The new proposals, which are now subject to a consultation, show how the Government intends to use the prompt payment power in the Small Business, Enterprise and Employment Bill, currently going through Parliament. Reporting on a quarterly basis would be a mandatory requirement for all large and quoted companies.
Mr Hancock said late payment can be critical for small firms’ cashflow, however companies are often reluctant to risk losing business by using redress measures.
“We want to tackle the underlying culture by increasing transparency on payment practices and performance,” he said.
“The measures we are consulting on will make it clear to small businesses and consumers alike which large businesses behave properly, and those that think they can ride roughshod over their suppliers.”

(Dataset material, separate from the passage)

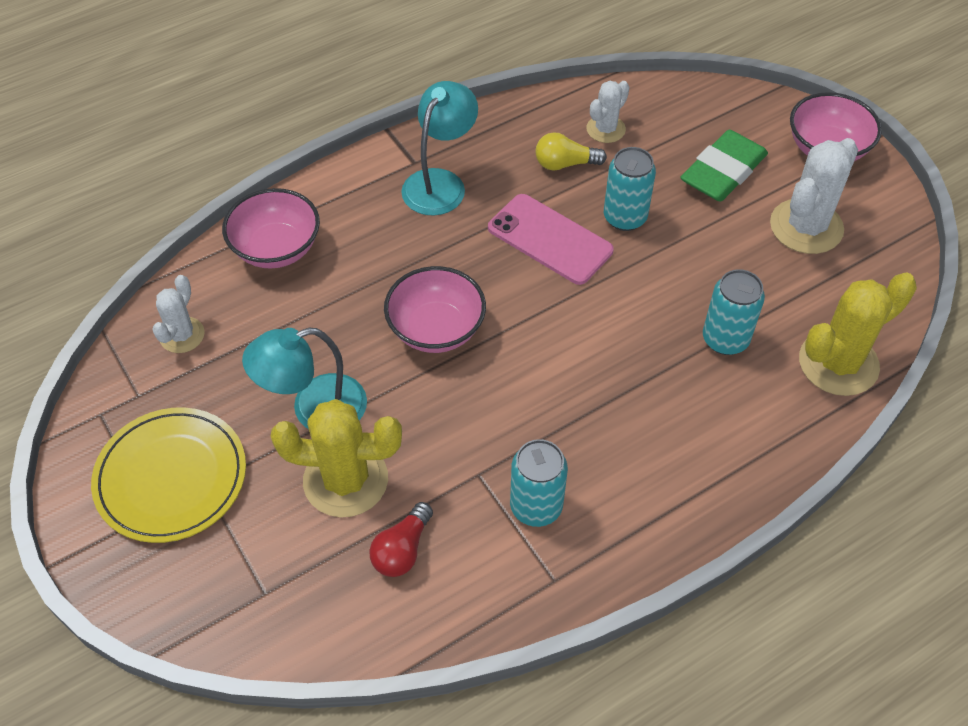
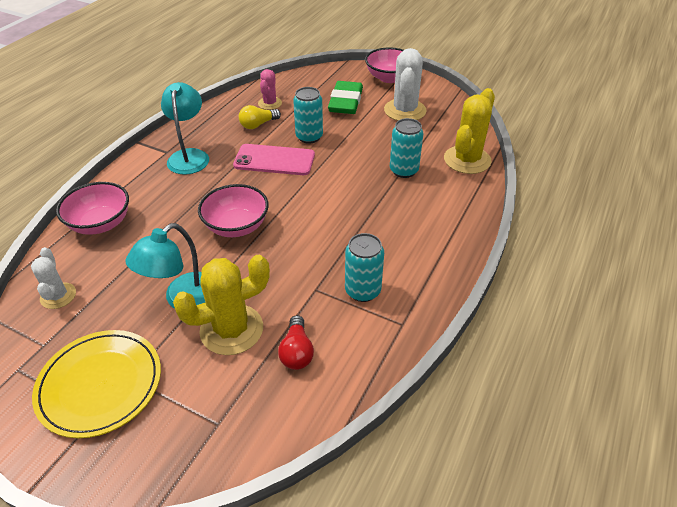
camera: 30 degrees left, 10 degrees down
white cactus [587,81,629,143] -> pink cactus [258,69,282,110]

The consultation, which runs until January 13, asks for views on the proposals that would see companies reporting on a quarterly basis; reporting on standardised metrics on payment performance; disclosing additional narrative information on payment practices; publishing the information on their website; and facing fines for breach of the requirement.

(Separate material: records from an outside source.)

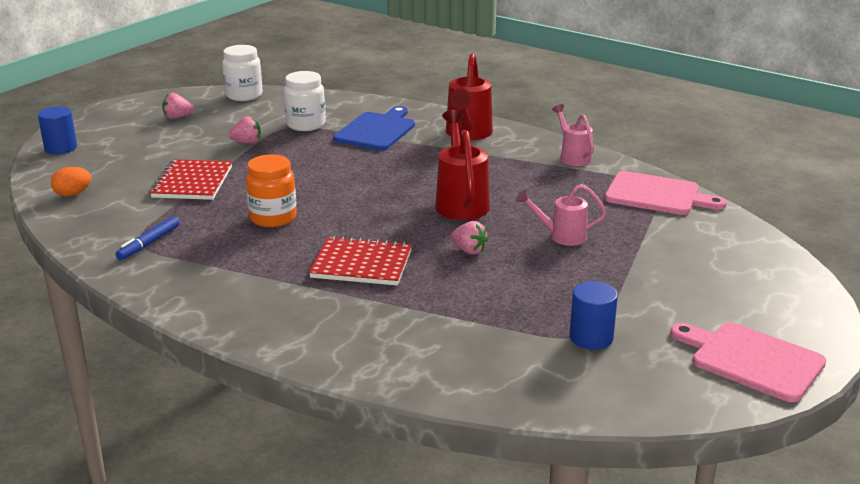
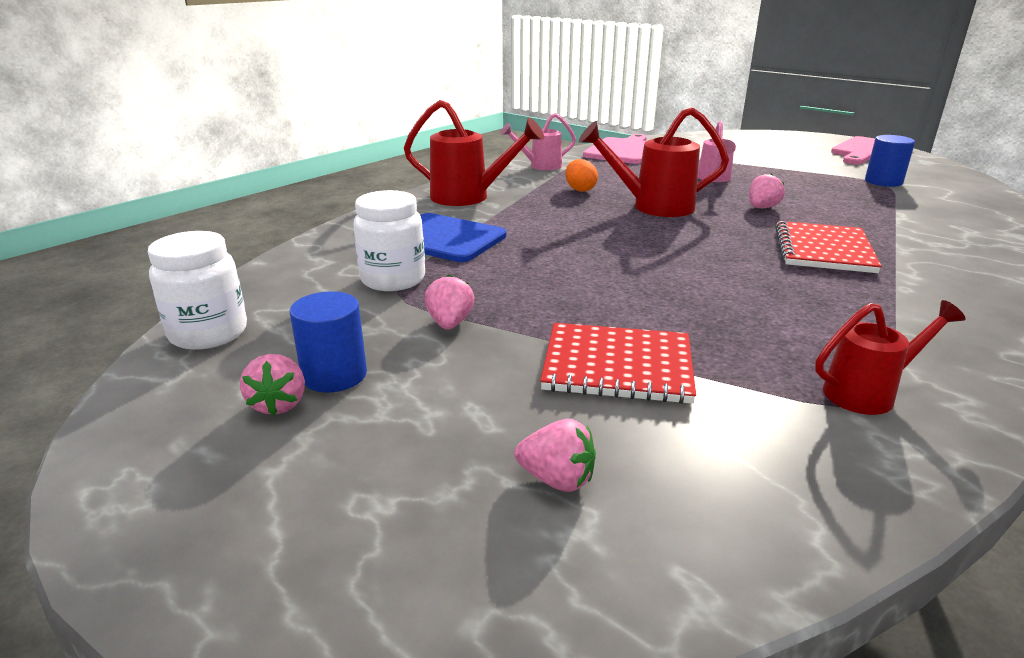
camera: 85 degrees left, 0 degrees up
blue cylinder [38,106,77,154] -> blue cylinder moved to [290,291,367,392]
orange egg [51,167,91,196] -> orange egg moved to [565,159,598,192]
blue marker [116,216,179,260] -> red watering can [815,300,966,415]
orange jar [246,154,297,227] -> none
none -> pink strawberry [514,419,596,492]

Responding to the proposals, Samantha Hurley, head of external affairs and Compliance at The Association of Professional Staffing Companies (APSCo) said: “BIS (The Department for Business, Innovation & Skills) actually took some time to engage with our members directly on this very important issue at our members’ meeting back in July.

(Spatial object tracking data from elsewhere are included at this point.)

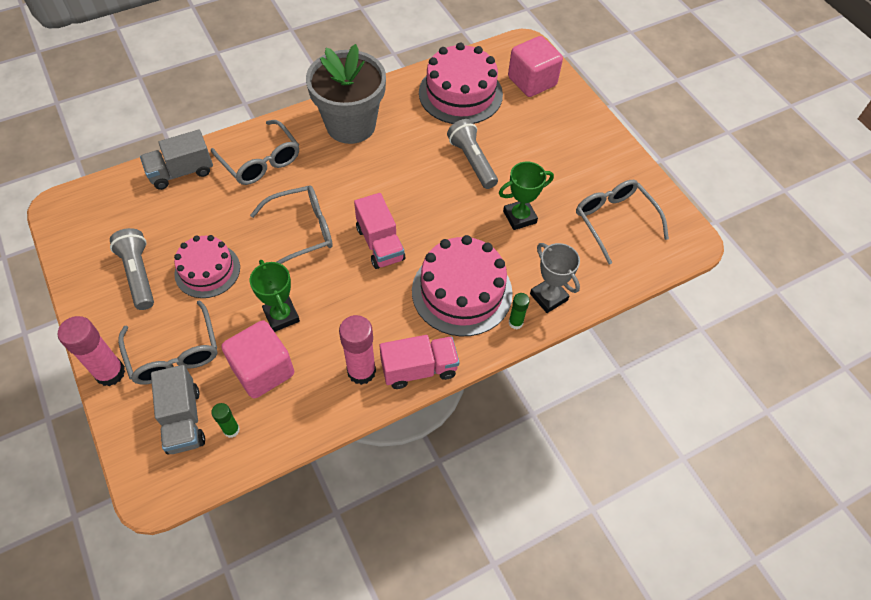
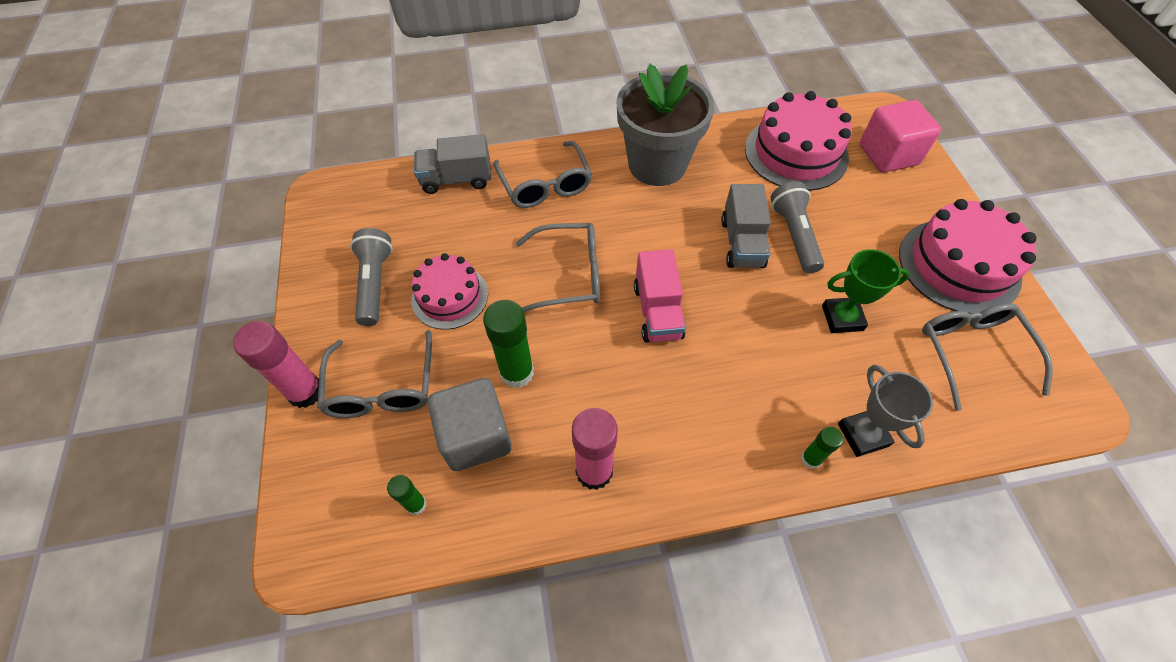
camera: 20 degrees right, 0 degrees up
grey truck [151,365,205,454] -> grey truck moved to [721,184,771,268]
pink cube [221,320,294,398] -> grey cube [427,378,512,471]
green trophy [250,260,300,332] -> green glue stick [483,300,534,388]
pink truck [380,335,459,389] -> none
pink cake [412,235,513,336] -> pink cake moved to [899,199,1037,314]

“We welcome these proposals although we would add a note of caution in that we would not want the measures to be over burdensome – and we hope that, as outlined at our members’ meeting – the Government recognises the need to have a sector based approach.
“In fact, at our meeting in July, BIS said that they would like companies to link to sector based codes such as the APSCode – a code of conduct for RPO and MSP members which addresses some payment culture issues – in particular pay when paid clauses and non-assignment of debt. We await the results of the final consultation with interest.”